Nous revenons toujours au même point: n'est-ce peut-être pas une utopie, pourtant généreuse, que d'essayer de construire l'Europe sans avoir d'abord créé une Europe de droit?
Président Delors, par cela j'entends uniquement dire que l'aspect important, symbolique, de cette situation, nous incite à penser que nous ne partageons pas du tout certains points de vue sur l'élargissement. On a toujours dit en effet que s'agrandir signifiait s'affaiblir et que si on élargit l'ensemble sera moins solide.
Président Delors, si nous examinons notre histoire les choses ne sont pas dans ces termes. Je suis certain que si nous demandions aux citoyens britanniques s'ils préféreraient une armée ou douze, une politique étrangère ou douze, l'immense majorité d'entre eux répondraient qu'ils préfèrent la première hypothèse. Il faudrait de temps en temps réexaminer les résultats des sondages.
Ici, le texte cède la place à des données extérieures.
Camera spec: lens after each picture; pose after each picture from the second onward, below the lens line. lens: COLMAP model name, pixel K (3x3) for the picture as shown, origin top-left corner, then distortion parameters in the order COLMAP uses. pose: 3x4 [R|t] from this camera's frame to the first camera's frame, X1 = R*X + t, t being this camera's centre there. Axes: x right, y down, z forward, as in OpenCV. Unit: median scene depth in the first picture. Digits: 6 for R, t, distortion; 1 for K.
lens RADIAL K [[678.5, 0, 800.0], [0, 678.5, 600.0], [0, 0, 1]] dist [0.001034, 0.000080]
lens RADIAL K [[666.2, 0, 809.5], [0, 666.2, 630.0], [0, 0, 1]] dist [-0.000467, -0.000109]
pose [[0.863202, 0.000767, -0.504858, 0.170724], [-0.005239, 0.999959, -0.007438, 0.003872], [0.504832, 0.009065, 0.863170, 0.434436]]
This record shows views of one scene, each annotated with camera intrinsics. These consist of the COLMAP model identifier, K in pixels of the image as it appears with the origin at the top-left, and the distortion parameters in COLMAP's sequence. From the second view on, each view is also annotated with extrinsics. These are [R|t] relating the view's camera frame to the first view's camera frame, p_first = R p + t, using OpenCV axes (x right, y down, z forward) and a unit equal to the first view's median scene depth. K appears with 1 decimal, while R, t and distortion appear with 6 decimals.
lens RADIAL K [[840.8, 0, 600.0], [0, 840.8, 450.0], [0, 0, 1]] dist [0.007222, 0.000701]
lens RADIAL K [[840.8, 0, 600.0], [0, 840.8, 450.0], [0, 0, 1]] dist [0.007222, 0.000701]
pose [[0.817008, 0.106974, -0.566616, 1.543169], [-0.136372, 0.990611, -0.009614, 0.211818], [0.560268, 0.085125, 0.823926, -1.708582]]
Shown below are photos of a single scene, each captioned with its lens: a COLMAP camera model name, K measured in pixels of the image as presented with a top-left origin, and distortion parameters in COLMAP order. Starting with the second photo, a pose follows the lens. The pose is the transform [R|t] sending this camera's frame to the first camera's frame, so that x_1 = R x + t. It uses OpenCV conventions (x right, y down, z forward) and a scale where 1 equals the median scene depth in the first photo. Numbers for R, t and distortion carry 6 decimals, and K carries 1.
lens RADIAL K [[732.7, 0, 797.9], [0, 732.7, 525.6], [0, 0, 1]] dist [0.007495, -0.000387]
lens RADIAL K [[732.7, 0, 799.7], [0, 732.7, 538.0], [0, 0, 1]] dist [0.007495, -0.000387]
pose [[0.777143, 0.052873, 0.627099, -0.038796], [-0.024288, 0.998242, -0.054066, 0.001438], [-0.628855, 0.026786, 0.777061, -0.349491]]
Si nous demandions aux citoyens de Budapest ou de Belgrade: "Seriez-vous intéressés à appartenir à un Etat européen où il n'y aura pas quatorze armées inutiles mais une seule armée équipée de façon moderne et non quatorze armées dotées d'armes obsolètes et dangereuses qui pourraient marquer à court terme la condamnation à mort des eaux, du terrain et de la biosphère", je suis convaincu que la réponse de ces citoyens et de ces peuples serait celle que nous souhaitons.
Monsieur le Président de la Commission, vous nous avez dit récemment qu'il fallait un nouveau Traité pour l'Union économique. Mais quand? L'union institutionnelle aura-t-elle lieu dans onze, quinze ou dix-huit ans? Pouvons-nous nous passer de la force d'un Etat de droit pour les problèmes sociaux, pour les minorités, c'est-à-dire pour 90% des citoyens que celles-ci représentent? C'est faux de parler de minorités silencieuses et consentantes; ces minorités sont la réalité des majorités et si elles étaient interpellées elles vous diraient qu'elles ont besoin d'un Etat! On ne peut pas construire l'Europe en pensant que le tiers état pourra rester tel sans se révolter, sans provoquer des risques d'explosion.
Ma question est donc la suivante: peut-on parvenir à une Europe sociale, juste et équitable, sans la force d'un Etat de droit parce que dans nos Etats les citoyens veulent de plus en plus de droits et de libertés? En réalité, le monde où nous vivons est le monde où règnent encore souverains, et se répandent, l'intolérance et le fanatisme. L'emblème de notre monde est la condamnation à mort d'un écrivain qui nous offre, aujourd'hui, l'image de notre époque.
Monsieur le Président, je vous remercie de votre tolérance, je vous remercie parce que vous ne pensez pas, encore une fois, que celles-ci ne sont rien d'autre que de belles paroles. Pour moi il ne s'agit pas de démagogie parce que je crois que mes paroles et les vôtres jaillissent des mêmes profondeurs: nous devrons en tenir compte tous les deux.